My teenage years are dogeared with the decisions I think I should have died for. Getting on the back of Charlie Schwartz’s motorcycle and riding the freeway, looping through exits so fast it was like he was trying to turn his back tire into a match against the asphalt, begging the earth to set us ablaze rather than deliver us safely like moths to the fluorescent light of the 7-11 next to the middle school. Or every time, bored, I put a cigarette into my mouth and nothing happened. Not a cough, just moldering self respect between sickly smelling fingers.
Ashley was the kind of girl who dyed her hair weekly and decorated her binder displays with offensively altered Lisa Frank stickers. I’d always skirted her after an episode in the fourth grade when she told me she wanted to be a stripper; after asking our teacher what that was, I was sent to detention where Ashley convinced me to learn how to cast wiccan spells on the school nurse who stopped letting her go home early. When we both entered high school, though, I found she was the only other person I ever saw sneaking out of spirit rallies so we developed one of those bonds out of necessity that keep you alive.
She stuffed my bra with her little sister’s toe socks and we’d wait freezing in spaghetti straps at gas stations for truck drivers on long hauls to deliriously buy us menthols. We’d wait in the adjacent diner as they always instructed us, running off with the cigarettes before they could make us eat nearly-recalled burgers with them, before they could ask us sleep-deprived questions like how we got so pretty and whether we had boyfriends yet. One slipped in a comment about how he was glad his own daughter wasn’t hot like we were before we could run in matching strides across the highway shrieking and holding each other’s clammy hands. Wrapped in baggy flannels we’d crouch in the Monsanto cornfield and smoke our first cigarettes down to the nubs between bouts of silently chewing ever-longer strips of bubble tape.
Aspiring to look older I’d blow the smoke out the side of my mouth and watch it disappear against the ears of corn and unmoving white sky. “How would you like to die?” I asked Ashley.
She pondered a minute without considering once what she was holding between her black polished fingertips. “Drowning. Quick and violent. It’s also a good story because, like, who even drowns?” She yanked her lace-topped socks above the ankles of her doc martens.
“My cousin in California knows a girl who died in a riptide,” I told her, drawing a repeating pattern of waves in the undoubtedly pesticide-rife soil.
“When the ocean changes direction and sucks you out to sea.”
“So how would you die?” she probed, kicking the sole of my boot with hers. We
were always racing toward death the two of us. Wanting to look older, older. We didn’t stop to think that on the other side of older is dead.
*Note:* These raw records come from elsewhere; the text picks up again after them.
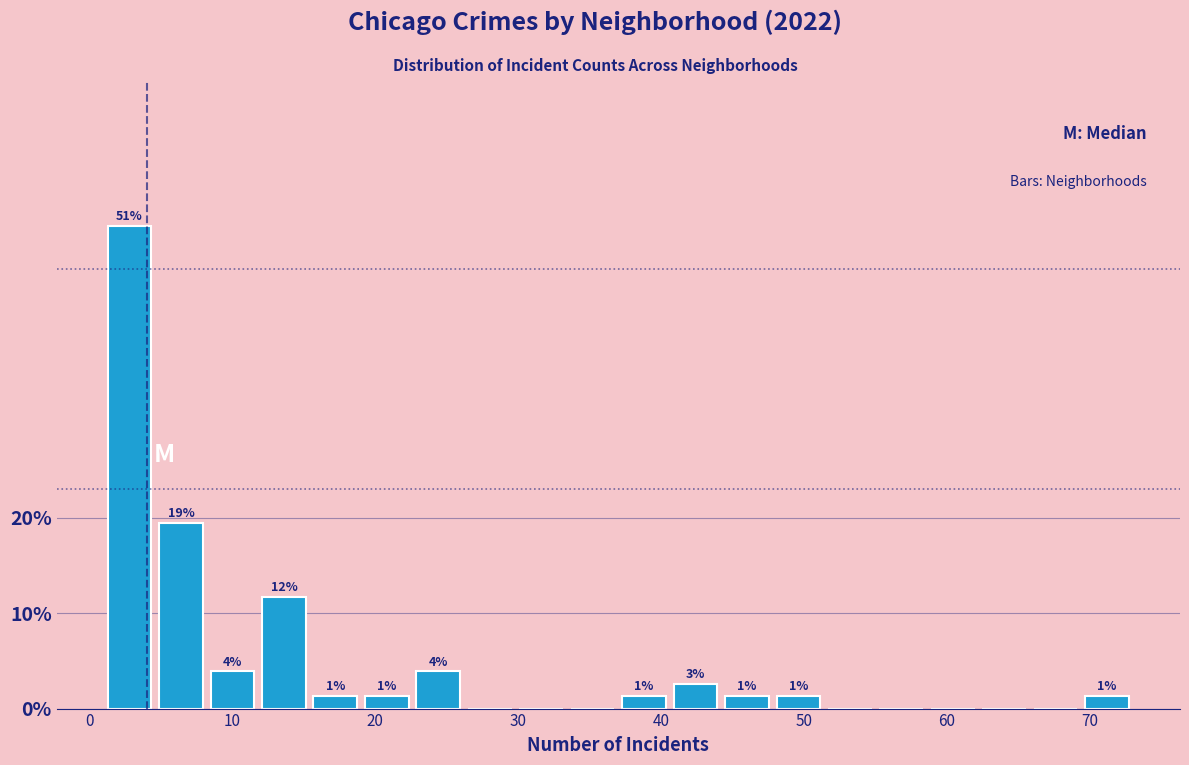

Around what value on the x-axis is the tallest bar? Give the approximate position of its centre, as read against the axis.

3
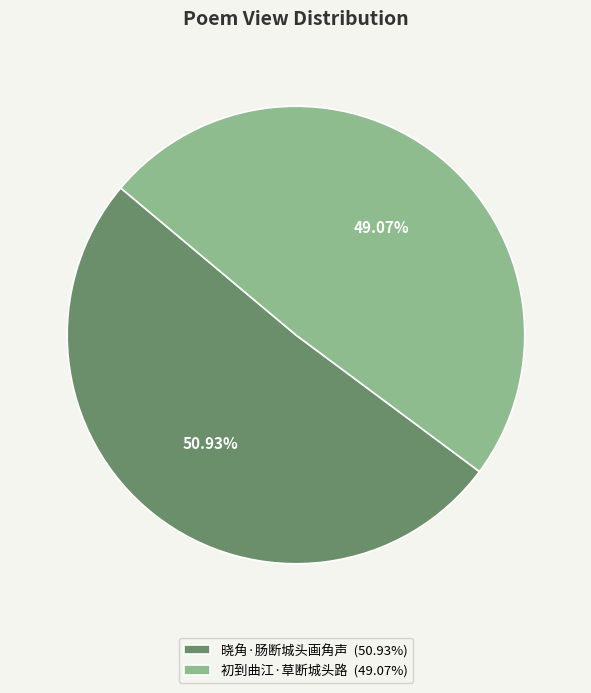

To the nearest percent, what is the average slice percentage?

50%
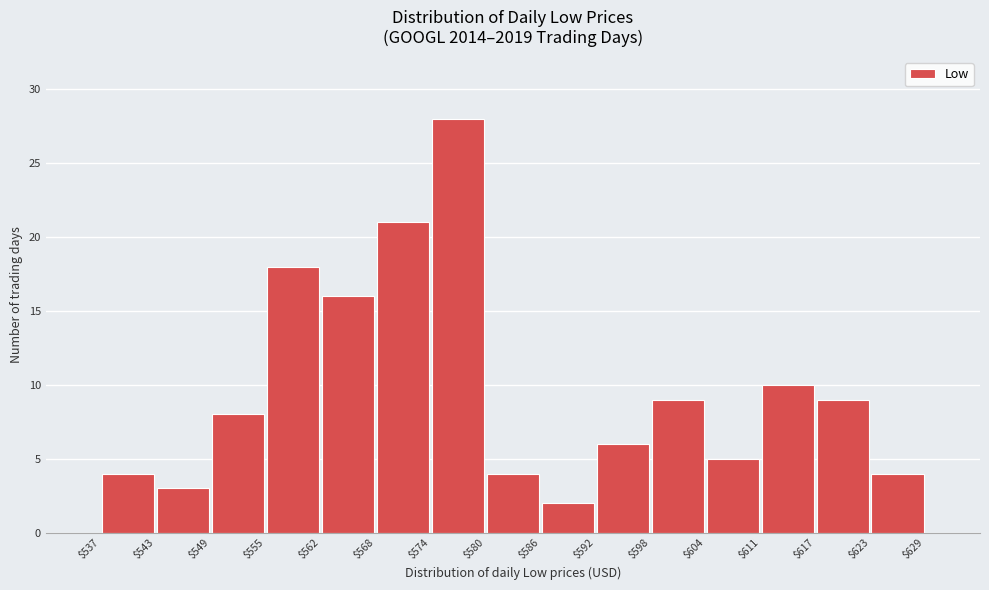

Over which range of the x-axis is the bar tallest?

$574 to $580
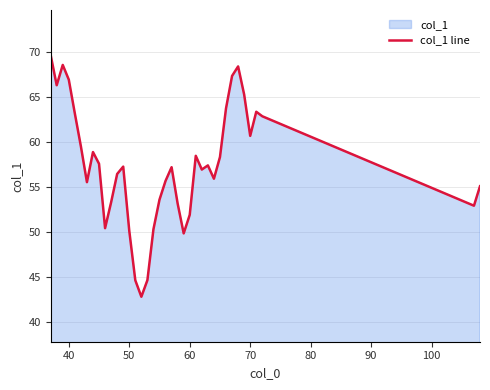

How many data points does each series have?

38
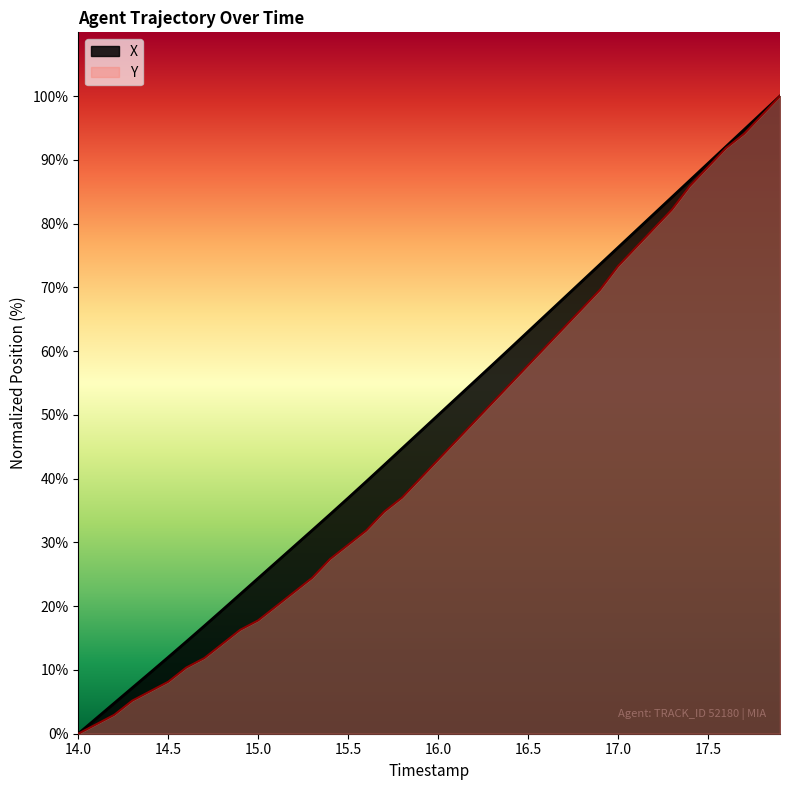

Does the chart display data point markers on the line(s)?

No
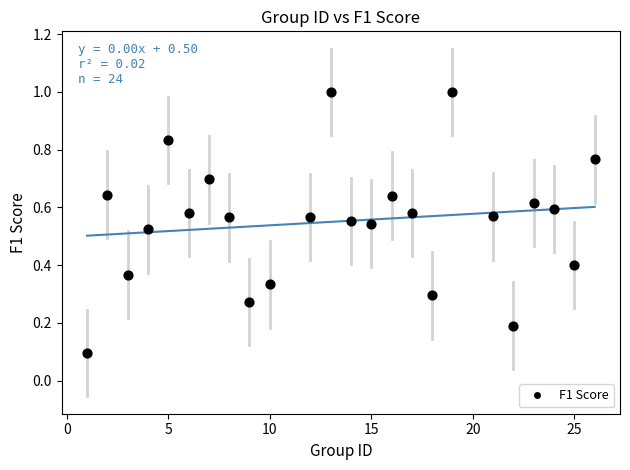

What is the range of Y values (max minus min)?

0.9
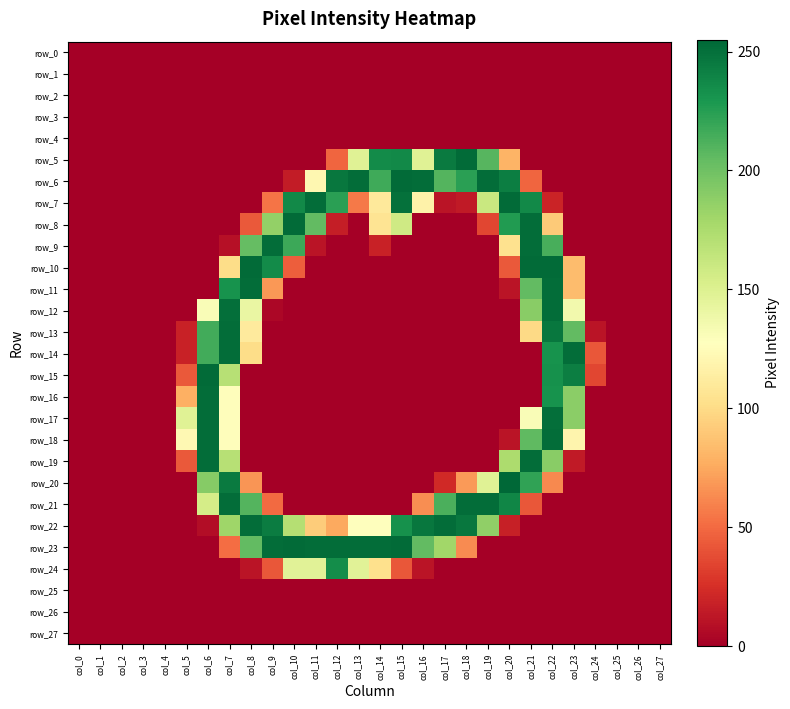

Where is row_22 nearest to the value 126?

col_13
When Charlie Schwartz died, maybe on purpose but no one was sure, people stopped talking about him really fast. Never mind his high grades in math or his remarkable SAT score, his numerous college acceptances or his fame for putting on concerts at the retirement home: the boy rode a motorcycle and had a few stick-and- poke tattoos so he must have had it coming. One thing was true and it was that our boredom was not so consuming that we could be bothered to keep Charlie alive with our attention.
“I’d die on the back of a motorcycle,” I’d said back in the corn field, wanting to impress Ashley, even though the only possible answer was warm in my bed with a cold nose from the open window. And then what? Parts of me would just disperse like menthol smoke into a low, white sky. When we talked about death we talked about being noticed. About the funeral. About omniscience and finally hearing what everybody had to say about us. What we weren’t ready to confront was the idea they might not be saying anything at all. And that they’d say even less once we were gone.